I wanted to acquire and absorb all I could on the subject. A co-worker of my lent me his fly rod and reel and in the backyard I began my training. I took my education seriously working to learn much as I could as fast as I could by way of reading every report, paper and research findings I could expose myself to. After much review and analysis I took up an order to have some materials sent to my home. When they arrived, to me it was the origin of life.

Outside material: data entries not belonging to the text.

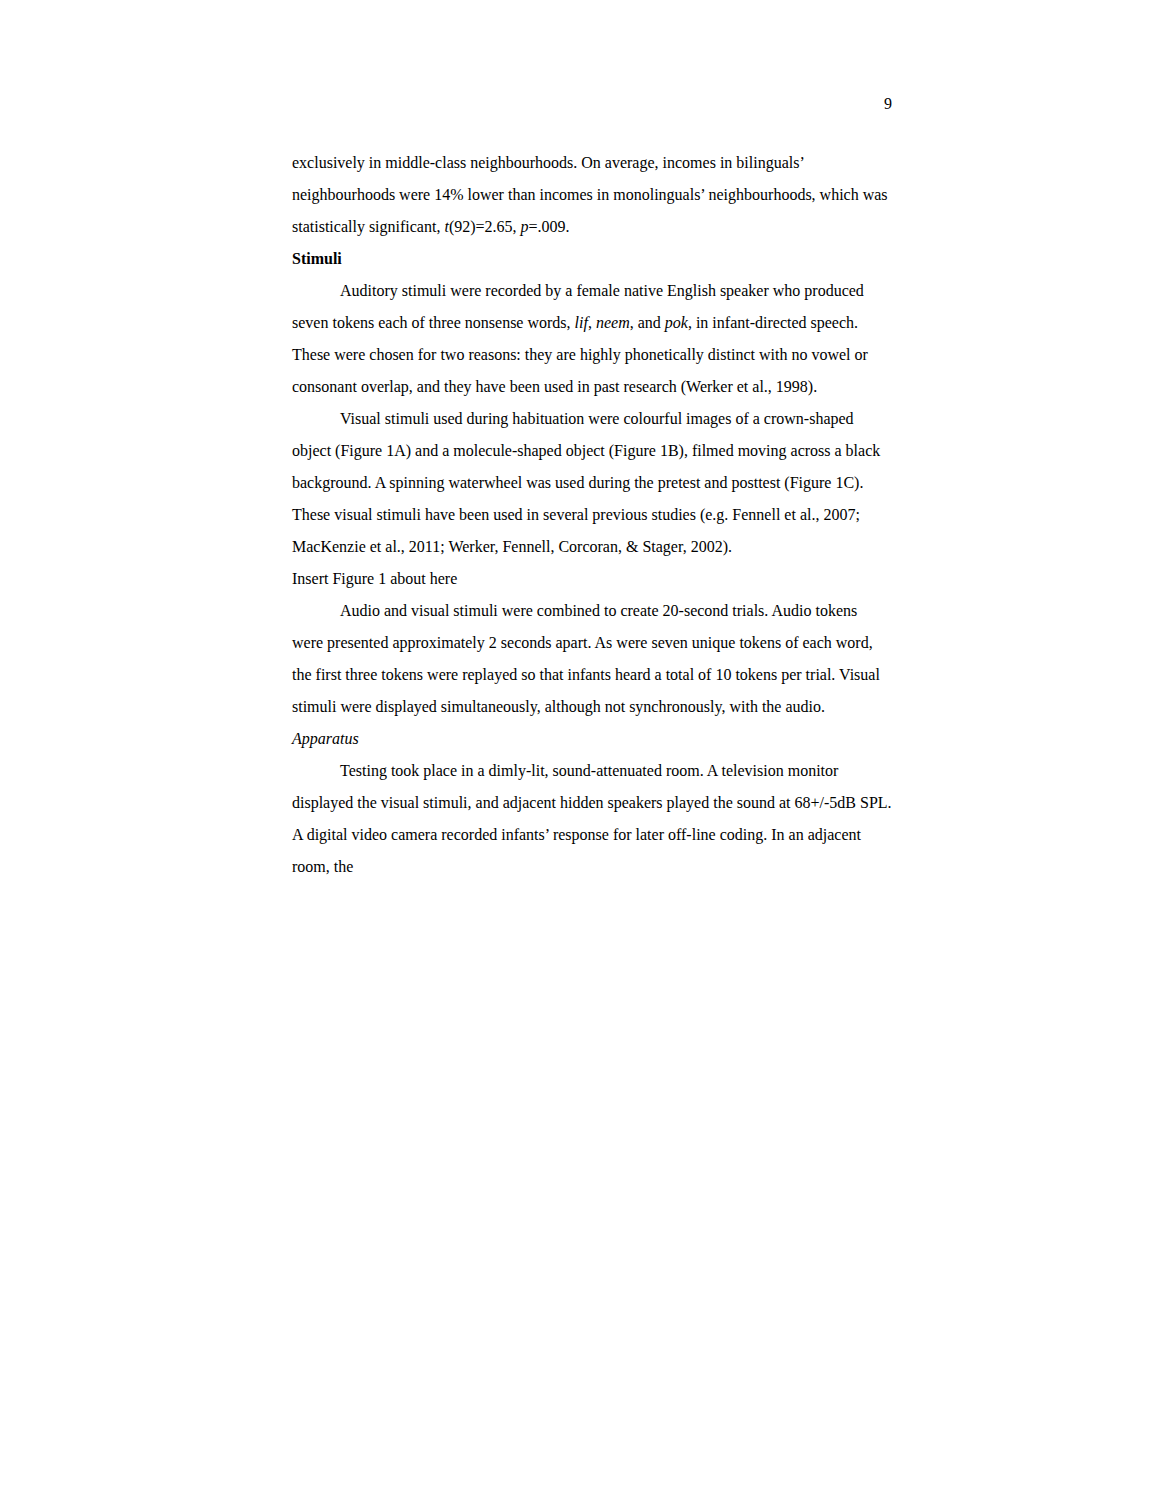9
exclusively in middle-class neighbourhoods. On average, incomes in bilinguals’ neighbourhoods were 14% lower than incomes in monolinguals’ neighbourhoods, which was statistically significant, t(92)=2.65, p=.009.
Stimuli
Auditory stimuli were recorded by a female native English speaker who produced seven tokens each of three nonsense words, lif, neem, and pok, in infant-directed speech. These were chosen for two reasons: they are highly phonetically distinct with no vowel or consonant overlap, and they have been used in past research (Werker et al., 1998).
Visual stimuli used during habituation were colourful images of a crown-shaped object (Figure 1A) and a molecule-shaped object (Figure 1B), filmed moving across a black background. A spinning waterwheel was used during the pretest and posttest (Figure 1C). These visual stimuli have been used in several previous studies (e.g. Fennell et al., 2007; MacKenzie et al., 2011; Werker, Fennell, Corcoran, & Stager, 2002).
Insert Figure 1 about here
Audio and visual stimuli were combined to create 20-second trials. Audio tokens were presented approximately 2 seconds apart. As were seven unique tokens of each word, the first three tokens were replayed so that infants heard a total of 10 tokens per trial. Visual stimuli were displayed simultaneously, although not synchronously, with the audio.
Apparatus
Testing took place in a dimly-lit, sound-attenuated room. A television monitor displayed the visual stimuli, and adjacent hidden speakers played the sound at 68+/-5dB SPL. A digital video camera recorded infants’ response for later off-line coding. In an adjacent room, the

All the mechanisms necessary to engineer discovery, exploration and adventure were there for the making. My small kit and the few ingredients I had collected were a resource that was a foundation for fabricating and innovating concepts and creations that had no limitations. Those materials gave birth to life, the life of fly tying. I began my work on the 1st fly that would hopefully soon be taken to the river and spun into a spell by way of rod and reel and compel a smallmouth out of the water. A new generation of weapons was born to me that in my mind would leave no fish that swam a safe harbor from which they could hide from the work of my fly. My office became my lab a place of study, investigation and experiment. This was the origin, this was the place that gave birth to the creation of the Fly. 

-SMBHooker

*1st Fly I've Ever Tied*


----------



## Riverbum (Jan 27, 2013)

You're going to love fly fishing.
It is by far the most intimate , multifaceted , and challenging means of presenting your offering .
And you certainly do have a way with words .
Nice lookin fly ! Let us know how it fishes .


----------



## Crawdude (Feb 6, 2013)

Nice fly SMB. In the fly fishing world we call that meat! 

I remember my first fly well, a wooly worm with black chenille, grizzly hackle, and a red yarn tag. It was much less ambitious than your fly! You don't seem like the type of person who does anything halfway. 

I enjoy reading your posts, I can't wait to hear about your fly fishing adventures.


----------



## SMBHooker (Jan 3, 2008)

I tied my second fly . . . 

. . . this time it was all fee style. I think this one has some potential to be a good smallmouth magnet. I like the way it turned out for the first tie I've came up with on my own, one I will work to perfect. I think it could be improved upon a bit . . needs a little lead wire to get down maybe. Also, working on tightening the thread wrap better. 

Overall, breathing life into another fly was fun. Can't wait to put it to the test!


----------



## 9Left (Jun 23, 2012)

Nice lookin flies SMB! Fly fishing is a whole nuther world and easy to get lost in it! I hope we don't lose you as a spinning guy on the river...you have some great skills as a spinning guy

PM me if you get a chance..i have some flytying stuff you can have..no charge..i don't use it anymore


----------



## SMBHooker (Jan 3, 2008)

9Left said:


> Nice lookin flies SMB! Fly fishing is a whole nuther world and easy to get lost in it! I hope we don't lose you as a spinning guy on the river...you have some great skills as a spinning guy
> 
> PM me if you get a chance..i have some flytying stuff you can have..no charge..i don't use it anymore


Thanks 9! 

The spinning gear is not going anywhere. I'm just adding another dimension in my angling journey.


----------



## SMBHooker (Jan 3, 2008)

I am gaining proficiency with each new attempt I make on the vice. This is the latest fly. It's on a number 2 4x length hook and I placed .25 lead wire on the length of the shank. May be a bit too much weight on a fly line, dunno? My fly rod just came in and I ordered fly line today so I'll know soon enough. But I like how this one end up.


----------



## garhtr (Jan 12, 2009)

SMBHooker said:


> I am gaining proficiency with each new attempt I make on the vice. This is the latest fly. It's on a number 2 4x length hook and I placed .25 lead But I like how this one end up.
> View attachment 93108


 Outstanding ! Looks like a fish catcher for sure, now if the weather will cooperate it sounds like your all set. 
Good Luck an Good Fishing


----------



## sbreech (Jun 6, 2010)

That looks good, SMBhooker. The lead wraps will get it down quick in still water, but may be just enough to hold it down in moving water. I weight my buggers differently depending on how I want to fish them and where, since I don't use splitshot or weights on my flyline. Also, a larger, bushier fly usually needs more weight to get it down in current to battle the resistance of flow.


----------



## Crawdude (Feb 6, 2013)

Looks nice man! Bet that hackle and marabou will have a nice contrast of movement underwater.


----------